Our study had some limitations. The small number of participants limits the strength of the study, especially for the patient BHI measurements. The intrapersonal study design does, however, still allow valid conclusions to be drawn.

Our study may be impaired by some degree of selection bias among the included participants. The healthy volunteers were recruited among a young, fit and homogenous population and the included patients had to accept participation in the study. This might cause inclusion of the “healthiest” patients. Our reproducibility results may, therefore, be overestimated to some degree if compared to a “true” patient population.

It can be considered a limitation to our study that we did not study subjects at both 1.5 and 3 T, but our ADC values and their reproducibility were in line with results from both 1.5 and 3 T (Table 6).

The lack of blinding when drawing ROIs is not considered to be a limitation because ADC results were unknown to the observer until the ROIs were copied automatically from the DW images to the ADC maps. Furthermore, one might argue that the chosen approach is closer to the actual clinical situation, where the same radiologist most likely will measure and compare ADCs from the repeated sequences.

When comparing breathhold and non-breathhold sequences it is a limitation that differences in, e.g., receiver bandwidth and NSA are necessary to comply with the breathholding constraints.

Future research should focus on further optimisation of the RCMs. This would lower time consumption of FB and RT and, thus, make the methods more attractive in the clinical setting. Likewise, acquisition time for BH DWI should be reduced to less than the 22 s used in our study in order for the BH methods to be consistently useful for scanning patients with a varying capacity for breathhold. Furthermore, it should be assessed if the limited spatial resolution achievable with the BH methods affects the evaluation of lesions with diameters smaller than the 1.5 cm used as lower limit in this study.

Conclusion

Apparent diffusion coefficients depend heavily on the b values chosen for the ADC calculation, especially in the normal right liver lobe. Small, but significant differences were found between breathhold and non-breathhold ADCs in both healthy volunteers and patients for some of the b value combinations.
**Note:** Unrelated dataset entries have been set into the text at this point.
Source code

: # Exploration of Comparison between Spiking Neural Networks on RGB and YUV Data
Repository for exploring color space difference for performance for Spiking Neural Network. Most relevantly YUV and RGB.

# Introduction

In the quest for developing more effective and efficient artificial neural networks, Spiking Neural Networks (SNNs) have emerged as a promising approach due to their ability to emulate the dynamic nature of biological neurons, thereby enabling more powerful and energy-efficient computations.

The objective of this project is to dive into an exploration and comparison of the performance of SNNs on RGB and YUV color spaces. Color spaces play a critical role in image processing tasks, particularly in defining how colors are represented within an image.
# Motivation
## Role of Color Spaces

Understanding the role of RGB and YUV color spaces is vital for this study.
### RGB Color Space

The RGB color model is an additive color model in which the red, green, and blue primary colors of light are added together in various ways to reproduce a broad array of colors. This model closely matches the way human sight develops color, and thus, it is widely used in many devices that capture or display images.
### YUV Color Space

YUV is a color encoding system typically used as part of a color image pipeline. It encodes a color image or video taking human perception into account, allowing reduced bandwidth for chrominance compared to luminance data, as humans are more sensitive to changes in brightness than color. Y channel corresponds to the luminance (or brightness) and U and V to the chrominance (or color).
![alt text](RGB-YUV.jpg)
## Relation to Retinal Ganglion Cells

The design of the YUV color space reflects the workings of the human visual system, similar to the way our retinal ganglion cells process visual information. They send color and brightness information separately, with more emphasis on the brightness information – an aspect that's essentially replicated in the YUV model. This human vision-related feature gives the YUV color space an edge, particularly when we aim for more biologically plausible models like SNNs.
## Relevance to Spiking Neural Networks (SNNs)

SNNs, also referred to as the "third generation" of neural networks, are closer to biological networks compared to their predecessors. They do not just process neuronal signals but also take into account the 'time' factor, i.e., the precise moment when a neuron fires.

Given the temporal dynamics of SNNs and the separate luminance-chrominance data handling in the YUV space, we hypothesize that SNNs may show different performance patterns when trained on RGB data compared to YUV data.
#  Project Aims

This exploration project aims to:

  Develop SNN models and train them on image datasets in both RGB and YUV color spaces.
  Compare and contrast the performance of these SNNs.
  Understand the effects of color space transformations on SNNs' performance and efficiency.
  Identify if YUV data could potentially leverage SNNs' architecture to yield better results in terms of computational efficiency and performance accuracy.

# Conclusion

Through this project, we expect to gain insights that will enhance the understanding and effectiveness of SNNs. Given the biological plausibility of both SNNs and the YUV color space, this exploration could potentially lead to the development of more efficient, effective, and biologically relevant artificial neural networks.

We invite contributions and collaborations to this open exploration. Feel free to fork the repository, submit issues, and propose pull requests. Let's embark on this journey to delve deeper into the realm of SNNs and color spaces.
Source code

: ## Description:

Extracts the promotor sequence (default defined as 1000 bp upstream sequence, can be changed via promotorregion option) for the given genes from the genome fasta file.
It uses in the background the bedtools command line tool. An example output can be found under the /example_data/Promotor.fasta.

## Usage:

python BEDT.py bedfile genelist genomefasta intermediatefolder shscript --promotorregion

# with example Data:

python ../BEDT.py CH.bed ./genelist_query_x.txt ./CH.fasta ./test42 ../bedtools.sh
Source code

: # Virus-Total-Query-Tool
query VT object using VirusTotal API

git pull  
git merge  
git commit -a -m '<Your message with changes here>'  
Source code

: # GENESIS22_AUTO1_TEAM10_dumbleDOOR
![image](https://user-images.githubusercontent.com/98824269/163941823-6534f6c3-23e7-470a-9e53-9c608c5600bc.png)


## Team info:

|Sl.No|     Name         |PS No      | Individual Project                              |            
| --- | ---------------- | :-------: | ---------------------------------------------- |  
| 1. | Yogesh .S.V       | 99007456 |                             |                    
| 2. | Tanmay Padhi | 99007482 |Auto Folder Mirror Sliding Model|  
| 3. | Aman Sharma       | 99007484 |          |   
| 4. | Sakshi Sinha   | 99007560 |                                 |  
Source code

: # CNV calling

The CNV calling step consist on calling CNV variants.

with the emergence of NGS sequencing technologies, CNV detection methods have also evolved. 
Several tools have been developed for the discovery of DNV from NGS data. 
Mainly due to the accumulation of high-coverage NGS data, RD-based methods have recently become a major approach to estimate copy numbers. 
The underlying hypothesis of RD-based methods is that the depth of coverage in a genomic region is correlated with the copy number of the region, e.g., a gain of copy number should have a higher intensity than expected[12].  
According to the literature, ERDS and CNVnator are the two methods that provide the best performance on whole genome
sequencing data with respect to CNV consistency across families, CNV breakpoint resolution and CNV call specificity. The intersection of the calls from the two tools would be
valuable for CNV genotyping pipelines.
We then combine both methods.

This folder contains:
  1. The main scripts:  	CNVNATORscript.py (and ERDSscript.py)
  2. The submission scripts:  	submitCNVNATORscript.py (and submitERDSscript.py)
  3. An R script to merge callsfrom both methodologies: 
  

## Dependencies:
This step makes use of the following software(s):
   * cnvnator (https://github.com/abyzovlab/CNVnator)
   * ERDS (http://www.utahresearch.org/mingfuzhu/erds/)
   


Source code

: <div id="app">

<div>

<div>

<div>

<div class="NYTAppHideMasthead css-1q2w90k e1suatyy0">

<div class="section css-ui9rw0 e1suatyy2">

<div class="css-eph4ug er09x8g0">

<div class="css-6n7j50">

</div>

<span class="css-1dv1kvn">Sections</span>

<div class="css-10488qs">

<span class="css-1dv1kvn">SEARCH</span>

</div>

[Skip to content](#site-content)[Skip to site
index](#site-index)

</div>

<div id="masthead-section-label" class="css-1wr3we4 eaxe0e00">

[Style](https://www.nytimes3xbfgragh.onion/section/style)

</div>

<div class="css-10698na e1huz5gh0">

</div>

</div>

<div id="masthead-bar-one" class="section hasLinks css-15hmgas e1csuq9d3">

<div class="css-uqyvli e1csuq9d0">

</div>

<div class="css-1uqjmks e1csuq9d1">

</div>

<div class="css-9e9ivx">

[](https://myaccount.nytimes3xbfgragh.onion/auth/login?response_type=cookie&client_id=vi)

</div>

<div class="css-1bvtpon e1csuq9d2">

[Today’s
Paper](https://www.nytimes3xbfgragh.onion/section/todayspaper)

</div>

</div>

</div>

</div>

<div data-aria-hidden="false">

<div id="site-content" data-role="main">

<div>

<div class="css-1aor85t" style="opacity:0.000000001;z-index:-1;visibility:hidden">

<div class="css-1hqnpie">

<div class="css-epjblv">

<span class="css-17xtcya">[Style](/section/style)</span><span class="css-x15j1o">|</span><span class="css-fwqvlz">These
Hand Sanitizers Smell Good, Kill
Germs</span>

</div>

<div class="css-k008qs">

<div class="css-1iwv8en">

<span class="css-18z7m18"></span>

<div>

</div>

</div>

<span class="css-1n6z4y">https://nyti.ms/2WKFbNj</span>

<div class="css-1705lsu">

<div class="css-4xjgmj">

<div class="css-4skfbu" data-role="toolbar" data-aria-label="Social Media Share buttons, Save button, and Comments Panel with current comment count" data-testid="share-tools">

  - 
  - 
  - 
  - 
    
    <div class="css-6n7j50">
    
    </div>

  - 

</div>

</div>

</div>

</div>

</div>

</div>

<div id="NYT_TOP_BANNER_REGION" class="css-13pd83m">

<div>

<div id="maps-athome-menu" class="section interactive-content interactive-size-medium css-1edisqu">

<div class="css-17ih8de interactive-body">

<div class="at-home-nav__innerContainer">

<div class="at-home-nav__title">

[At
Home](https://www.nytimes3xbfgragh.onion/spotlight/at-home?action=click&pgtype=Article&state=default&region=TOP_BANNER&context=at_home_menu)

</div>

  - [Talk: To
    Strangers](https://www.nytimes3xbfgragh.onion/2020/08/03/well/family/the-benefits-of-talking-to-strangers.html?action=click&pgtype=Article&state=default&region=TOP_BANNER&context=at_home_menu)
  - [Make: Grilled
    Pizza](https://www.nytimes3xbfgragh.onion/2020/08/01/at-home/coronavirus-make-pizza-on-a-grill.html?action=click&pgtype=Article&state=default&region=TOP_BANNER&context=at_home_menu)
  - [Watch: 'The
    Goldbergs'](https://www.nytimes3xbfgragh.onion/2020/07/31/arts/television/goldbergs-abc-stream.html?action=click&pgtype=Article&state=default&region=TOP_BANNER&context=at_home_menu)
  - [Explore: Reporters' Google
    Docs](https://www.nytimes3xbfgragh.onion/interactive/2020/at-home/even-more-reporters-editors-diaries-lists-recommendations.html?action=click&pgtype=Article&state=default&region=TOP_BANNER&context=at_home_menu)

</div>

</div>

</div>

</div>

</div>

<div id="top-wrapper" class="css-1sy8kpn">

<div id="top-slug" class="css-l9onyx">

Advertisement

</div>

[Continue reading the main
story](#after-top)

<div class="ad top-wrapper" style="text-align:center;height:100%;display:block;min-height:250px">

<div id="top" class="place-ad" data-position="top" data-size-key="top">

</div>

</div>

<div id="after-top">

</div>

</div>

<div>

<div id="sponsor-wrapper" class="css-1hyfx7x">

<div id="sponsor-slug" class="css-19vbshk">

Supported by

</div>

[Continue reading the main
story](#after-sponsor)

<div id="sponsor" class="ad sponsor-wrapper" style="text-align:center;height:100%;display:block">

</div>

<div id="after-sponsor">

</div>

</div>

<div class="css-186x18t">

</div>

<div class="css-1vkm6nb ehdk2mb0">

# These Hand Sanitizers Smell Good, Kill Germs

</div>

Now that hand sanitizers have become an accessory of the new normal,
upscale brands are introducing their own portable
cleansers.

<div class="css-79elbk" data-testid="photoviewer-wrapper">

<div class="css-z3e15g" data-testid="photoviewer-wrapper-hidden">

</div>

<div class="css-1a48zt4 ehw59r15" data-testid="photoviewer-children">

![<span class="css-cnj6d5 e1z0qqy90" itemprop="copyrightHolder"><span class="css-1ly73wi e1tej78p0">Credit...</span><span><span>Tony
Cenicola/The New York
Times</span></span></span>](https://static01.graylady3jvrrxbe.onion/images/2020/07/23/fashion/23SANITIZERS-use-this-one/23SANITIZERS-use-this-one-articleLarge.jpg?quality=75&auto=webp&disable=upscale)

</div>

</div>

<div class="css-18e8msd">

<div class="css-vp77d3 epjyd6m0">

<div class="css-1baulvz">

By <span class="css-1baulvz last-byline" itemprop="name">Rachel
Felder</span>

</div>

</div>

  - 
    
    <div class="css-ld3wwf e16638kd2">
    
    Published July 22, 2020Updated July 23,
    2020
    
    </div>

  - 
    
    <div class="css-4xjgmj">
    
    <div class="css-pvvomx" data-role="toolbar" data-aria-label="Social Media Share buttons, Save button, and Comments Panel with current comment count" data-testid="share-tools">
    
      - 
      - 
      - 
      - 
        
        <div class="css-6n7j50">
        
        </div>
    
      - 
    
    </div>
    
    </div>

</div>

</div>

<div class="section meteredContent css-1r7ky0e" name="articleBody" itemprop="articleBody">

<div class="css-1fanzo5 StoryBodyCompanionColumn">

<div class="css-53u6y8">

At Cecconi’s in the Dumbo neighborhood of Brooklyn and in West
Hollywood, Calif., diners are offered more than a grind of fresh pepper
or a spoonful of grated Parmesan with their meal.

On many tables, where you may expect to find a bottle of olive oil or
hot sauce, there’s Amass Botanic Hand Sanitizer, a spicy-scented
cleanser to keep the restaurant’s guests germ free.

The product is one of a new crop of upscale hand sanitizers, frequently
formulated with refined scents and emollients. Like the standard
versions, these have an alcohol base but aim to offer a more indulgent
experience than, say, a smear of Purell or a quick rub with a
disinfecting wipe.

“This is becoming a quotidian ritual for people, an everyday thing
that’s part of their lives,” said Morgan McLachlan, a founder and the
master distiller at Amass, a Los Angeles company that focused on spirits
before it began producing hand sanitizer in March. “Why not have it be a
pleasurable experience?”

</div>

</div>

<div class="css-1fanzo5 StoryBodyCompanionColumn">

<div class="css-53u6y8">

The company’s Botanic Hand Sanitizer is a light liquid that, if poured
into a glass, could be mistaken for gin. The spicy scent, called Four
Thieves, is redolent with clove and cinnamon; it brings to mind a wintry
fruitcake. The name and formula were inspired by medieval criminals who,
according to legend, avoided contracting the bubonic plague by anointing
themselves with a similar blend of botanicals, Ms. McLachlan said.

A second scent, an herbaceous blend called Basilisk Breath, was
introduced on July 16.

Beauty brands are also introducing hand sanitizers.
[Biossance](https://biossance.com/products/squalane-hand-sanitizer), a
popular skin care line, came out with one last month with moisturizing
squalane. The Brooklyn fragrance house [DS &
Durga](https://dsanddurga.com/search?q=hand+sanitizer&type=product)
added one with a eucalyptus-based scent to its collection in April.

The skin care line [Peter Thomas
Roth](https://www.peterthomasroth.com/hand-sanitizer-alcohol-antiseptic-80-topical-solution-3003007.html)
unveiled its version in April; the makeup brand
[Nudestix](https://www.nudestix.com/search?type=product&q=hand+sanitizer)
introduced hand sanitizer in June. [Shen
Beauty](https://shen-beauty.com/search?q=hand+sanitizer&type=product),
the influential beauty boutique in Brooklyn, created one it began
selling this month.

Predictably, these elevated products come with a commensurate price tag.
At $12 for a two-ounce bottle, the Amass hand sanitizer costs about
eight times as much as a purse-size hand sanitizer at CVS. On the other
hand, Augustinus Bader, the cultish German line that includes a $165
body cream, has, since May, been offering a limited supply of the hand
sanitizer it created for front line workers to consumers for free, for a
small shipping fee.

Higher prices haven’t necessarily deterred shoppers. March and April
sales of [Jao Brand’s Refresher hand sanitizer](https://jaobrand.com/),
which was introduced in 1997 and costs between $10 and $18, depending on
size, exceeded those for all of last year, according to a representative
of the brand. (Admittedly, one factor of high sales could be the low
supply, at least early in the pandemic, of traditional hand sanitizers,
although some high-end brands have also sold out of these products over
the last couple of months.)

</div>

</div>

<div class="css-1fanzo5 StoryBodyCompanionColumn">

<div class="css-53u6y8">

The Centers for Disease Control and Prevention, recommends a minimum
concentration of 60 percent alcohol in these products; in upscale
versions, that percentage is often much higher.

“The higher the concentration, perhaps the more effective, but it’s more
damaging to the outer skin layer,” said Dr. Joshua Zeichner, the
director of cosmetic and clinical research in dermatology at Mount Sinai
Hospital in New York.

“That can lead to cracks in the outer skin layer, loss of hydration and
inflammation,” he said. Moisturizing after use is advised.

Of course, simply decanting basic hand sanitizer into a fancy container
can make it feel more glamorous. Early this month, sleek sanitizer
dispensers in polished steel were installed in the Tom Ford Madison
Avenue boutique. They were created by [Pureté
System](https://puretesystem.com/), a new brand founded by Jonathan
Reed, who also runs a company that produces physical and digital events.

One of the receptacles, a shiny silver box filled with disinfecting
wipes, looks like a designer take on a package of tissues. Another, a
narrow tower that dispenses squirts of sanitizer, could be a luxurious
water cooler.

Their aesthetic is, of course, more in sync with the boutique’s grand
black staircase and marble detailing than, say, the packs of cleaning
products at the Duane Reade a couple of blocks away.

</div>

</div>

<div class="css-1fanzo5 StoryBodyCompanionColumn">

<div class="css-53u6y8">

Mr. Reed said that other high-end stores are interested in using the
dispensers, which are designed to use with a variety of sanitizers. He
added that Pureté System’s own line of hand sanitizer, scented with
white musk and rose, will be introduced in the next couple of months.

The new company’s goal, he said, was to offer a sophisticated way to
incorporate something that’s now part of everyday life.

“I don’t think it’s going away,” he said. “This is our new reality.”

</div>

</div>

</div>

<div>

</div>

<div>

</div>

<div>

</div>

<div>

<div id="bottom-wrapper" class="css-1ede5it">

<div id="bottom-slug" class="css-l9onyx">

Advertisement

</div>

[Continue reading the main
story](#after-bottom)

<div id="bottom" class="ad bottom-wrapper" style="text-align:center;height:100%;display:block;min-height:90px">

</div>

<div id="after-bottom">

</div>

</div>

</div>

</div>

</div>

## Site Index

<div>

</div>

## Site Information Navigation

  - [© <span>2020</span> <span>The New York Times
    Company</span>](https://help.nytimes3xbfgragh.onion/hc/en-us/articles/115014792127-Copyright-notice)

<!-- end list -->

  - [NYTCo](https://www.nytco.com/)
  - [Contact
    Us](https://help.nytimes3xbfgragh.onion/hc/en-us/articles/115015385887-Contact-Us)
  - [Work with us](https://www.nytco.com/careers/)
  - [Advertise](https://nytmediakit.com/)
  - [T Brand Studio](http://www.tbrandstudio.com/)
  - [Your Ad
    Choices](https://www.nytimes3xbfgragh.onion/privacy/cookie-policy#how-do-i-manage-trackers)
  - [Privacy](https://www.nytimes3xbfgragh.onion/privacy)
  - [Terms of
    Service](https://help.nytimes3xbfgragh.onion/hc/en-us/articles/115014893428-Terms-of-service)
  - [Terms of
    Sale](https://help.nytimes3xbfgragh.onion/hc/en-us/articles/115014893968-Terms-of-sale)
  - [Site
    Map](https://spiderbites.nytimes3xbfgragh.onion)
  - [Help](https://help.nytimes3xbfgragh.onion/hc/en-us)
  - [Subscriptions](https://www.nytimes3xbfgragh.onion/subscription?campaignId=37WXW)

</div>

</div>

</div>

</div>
Respiratory triggering and free-breathing using an ADC calculation with b values 0 + 750 s/mm2 gave the most reproducible ADCs when scanning healthy liver parenchyma. When scanning malignant lesions, fairly identical ADC reproducibility values were achieved with the different respiratory compensation methods. Using a low maximum b value of 500 s/mm2 instead of 750 s/mm2 (normal liver) and 1,000 s/mm2 (malignant lesions) decreased ADC reproducibility with approximately a factor of two.

Apparent diffusion coefficient changes of approximately 15 % can be confidently detected in the right liver lobe of healthy volunteers and in malignant liver lesions at 3 T if appropriate b values and respiratory compensation methods are used.